Ordinary Afghans took to social media to express their anguish and sorrow at rapidly worsening security, as the Taliban and the Islamic State in Iraq and Syria militant group step up attacks on Kabul, turning it into one of the deadliest places in Afghanistan for civilians.

"We are so heartbroken in Kabul that we don't know how to start our new day," Freshta Karim wrote on Twitter.

"Shall we stay home or go to work, shall we meet our friends and cry or shall we force ourselves to create an illusion of hope? How are you starting your day in Kabul?" Naser Danesh tweeted: "In Kabul starting a day without explosion, it would be a surprise. One could only imagine that kind of a day."

On Facebook Naweed Qaderi wrote: "It is a big shame for the government, they repeatedly fail to protect people. The leaders must lose a son or daughter to feel the pain of poor people."

The blast happened in a crowded area of the city where several high-profile organisations including the European Union have offices.

The force of the explosion shook windows of buildings hundreds of metres away and caused some low-rise structures in the immediate vicinity to collapse.

The government has blamed the Taliban-affiliated Haqqani Network, which Afghan and Western officials suspect of involvement in at least some of the recent attacks in the capital.

Despite a major tightening in checks following the May 31 attack, the ambulance was able to get through the checkpoints, apparently without difficulty.

The suicide bomber passed through at least one checkpoint in the ambulance, saying he was taking a patient to Jamuriate hospital, an interior ministry spokesman told Agence France-Presse (AFP) on Saturday.

"At the second checkpoint he was recognised and blew (up) his explosive-laden car," Nasrat Rahimi said.

Rahimi told a news conference later that most of the victims were civilians. Four suspects had been arrested.

The attack came exactly a week after Taliban insurgents stormed Kabul's landmark Intercontinental hotel and killed at least 25 people, the majority foreigners.

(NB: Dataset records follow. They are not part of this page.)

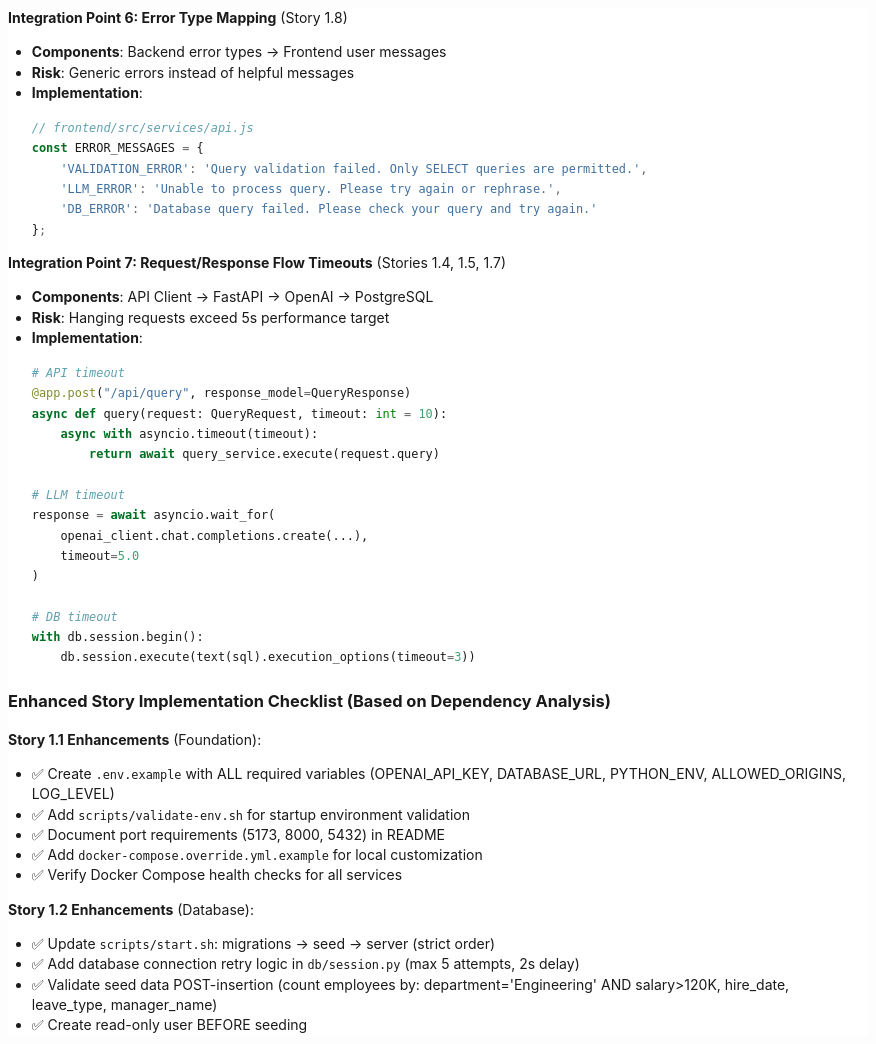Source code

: **Integration Point 6: Error Type Mapping** (Story 1.8)
- **Components**: Backend error types → Frontend user messages
- **Risk**: Generic errors instead of helpful messages
- **Implementation**:
  ```javascript
  // frontend/src/services/api.js
  const ERROR_MESSAGES = {
      'VALIDATION_ERROR': 'Query validation failed. Only SELECT queries are permitted.',
      'LLM_ERROR': 'Unable to process query. Please try again or rephrase.',
      'DB_ERROR': 'Database query failed. Please check your query and try again.'
  };
  ```

**Integration Point 7: Request/Response Flow Timeouts** (Stories 1.4, 1.5, 1.7)
- **Components**: API Client → FastAPI → OpenAI → PostgreSQL
- **Risk**: Hanging requests exceed 5s performance target
- **Implementation**:
  ```python
  # API timeout
  @app.post("/api/query", response_model=QueryResponse)
  async def query(request: QueryRequest, timeout: int = 10):
      async with asyncio.timeout(timeout):
          return await query_service.execute(request.query)

  # LLM timeout
  response = await asyncio.wait_for(
      openai_client.chat.completions.create(...),
      timeout=5.0
  )

  # DB timeout
  with db.session.begin():
      db.session.execute(text(sql).execution_options(timeout=3))
  ```

### Enhanced Story Implementation Checklist (Based on Dependency Analysis)

**Story 1.1 Enhancements** (Foundation):
- ✅ Create `.env.example` with ALL required variables (OPENAI_API_KEY, DATABASE_URL, PYTHON_ENV, ALLOWED_ORIGINS, LOG_LEVEL)
- ✅ Add `scripts/validate-env.sh` for startup environment validation
- ✅ Document port requirements (5173, 8000, 5432) in README
- ✅ Add `docker-compose.override.yml.example` for local customization
- ✅ Verify Docker Compose health checks for all services

**Story 1.2 Enhancements** (Database):
- ✅ Update `scripts/start.sh`: migrations → seed → server (strict order)
- ✅ Add database connection retry logic in `db/session.py` (max 5 attempts, 2s delay)
- ✅ Validate seed data POST-insertion (count employees by: department='Engineering' AND salary>120K, hire_date, leave_type, manager_name)
- ✅ Create read-only user BEFORE seeding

President Ashraf Ghani's Western-backed government has faced growing pressure to improve security and the economy. Last week, militants also carried out a deadly attack on an office of the aid group Save the Children in the eastern city of Jalalabad.

"People don't have work. There's no life for people in Afghanistan. People have to look for a life somewhere else, there's nowhere," said shopkeeper Sameem.

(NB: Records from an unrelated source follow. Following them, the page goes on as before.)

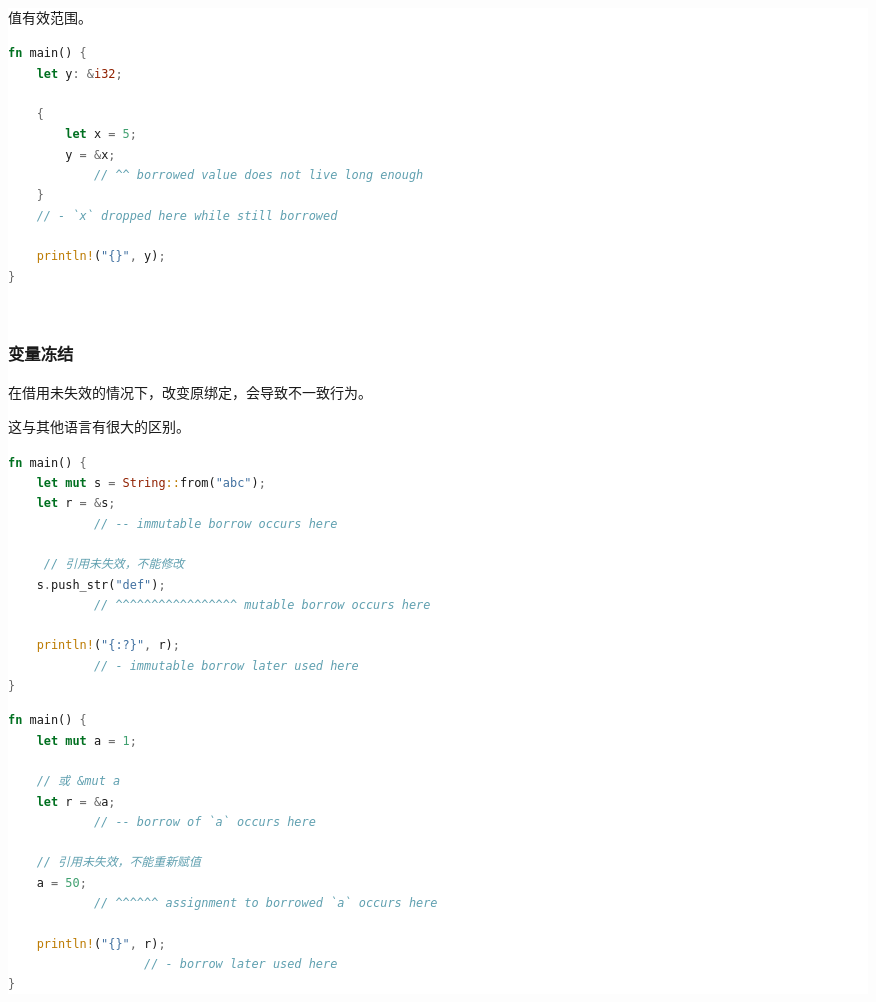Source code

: 值有效范围。

```rust
fn main() {
    let y: &i32;

    {
        let x = 5;
        y = &x;
            // ^^ borrowed value does not live long enough
    }
    // - `x` dropped here while still borrowed

    println!("{}", y);
}
```

&nbsp;

### 变量冻结

在借用未失效的情况下，改变原绑定，会导致不一致行为。

这与其他语言有很大的区别。

```rust
fn main() {
    let mut s = String::from("abc");
    let r = &s;
            // -- immutable borrow occurs here

     // 引用未失效，不能修改
    s.push_str("def");             
            // ^^^^^^^^^^^^^^^^^ mutable borrow occurs here

    println!("{:?}", r);
            // - immutable borrow later used here
}
```

```rust
fn main() {
    let mut a = 1;

    // 或 &mut a
    let r = &a;            
            // -- borrow of `a` occurs here

    // 引用未失效，不能重新赋值
    a = 50;                 
            // ^^^^^^ assignment to borrowed `a` occurs here

    println!("{}", r);
                   // - borrow later used here
}
```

Pressure is likely to mount on Ghani to resolve political confrontation with his opponents, in particular with provincial powerbrokers defying central rule, and focus on security.

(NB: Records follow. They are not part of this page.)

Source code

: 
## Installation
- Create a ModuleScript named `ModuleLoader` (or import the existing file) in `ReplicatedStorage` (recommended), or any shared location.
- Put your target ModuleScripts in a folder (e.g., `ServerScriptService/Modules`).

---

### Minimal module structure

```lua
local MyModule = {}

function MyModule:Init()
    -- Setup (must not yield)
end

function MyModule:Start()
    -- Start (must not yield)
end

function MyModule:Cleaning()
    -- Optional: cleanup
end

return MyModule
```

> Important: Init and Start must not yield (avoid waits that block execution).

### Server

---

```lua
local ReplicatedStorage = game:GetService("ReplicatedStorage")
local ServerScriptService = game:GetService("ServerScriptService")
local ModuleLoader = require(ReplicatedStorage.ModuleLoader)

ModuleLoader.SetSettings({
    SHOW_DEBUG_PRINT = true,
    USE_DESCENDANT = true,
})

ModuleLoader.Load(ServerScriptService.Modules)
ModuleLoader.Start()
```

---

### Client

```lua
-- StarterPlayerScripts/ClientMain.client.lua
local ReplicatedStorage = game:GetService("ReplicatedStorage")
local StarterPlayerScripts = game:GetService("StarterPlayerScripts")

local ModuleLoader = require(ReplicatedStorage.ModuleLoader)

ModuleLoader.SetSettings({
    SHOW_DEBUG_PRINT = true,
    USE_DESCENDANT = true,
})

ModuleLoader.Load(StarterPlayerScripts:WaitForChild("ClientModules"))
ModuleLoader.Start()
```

"People think the government is working very badly and security is no good," said Najib Mahmood, political science professor at Kabul University.

"The government can control the situation but the president has to share power with others, he needs unity with other parties so they can fight the Taliban together," Mahmood told Reuters.

Former US ambassador to Afghanistan Zalmay Khalilzad called for Ghani's government and its main political rival, powerful northern leader Atta Mohammad Noor, to "come together and resolve their differences".

"Fighting terrorism and protecting the people is job one. I hope they rise to the occasion," Khalilzad said on Twitter.

Saturday's attack drew universal condemnation from neighbouring countries and allies who had expressed confidence that the new US strategy is producing results.

Following a recent visit to Kabul, the US ambassador to the United Nations, Nikki Haley, said the strategy was working and pushing the insurgents closer to peace talks.

However, the Taliban have dismissed any suggestion that they have been weakened by the US approach and say they will only agree to talks when international forces leave Afghanistan.

The United States, which has accused Pakistan of giving assistance to the Taliban and has cut off some aid, urged all countries to take "decisive action" to stop the violence.

Pakistan, which denies the US accusations, condemned the attack and called for "concerted efforts and effective cooperation ... to eradicate the scourge of terrorism".

The president's office also said Joko Widodo, president of Indonesia, which has the world's biggest Muslim population, was due to visit Kabul on Monday. Widodo has proposed that Indonesian Islamic scholars could help promote Afghan peace, media reported recently.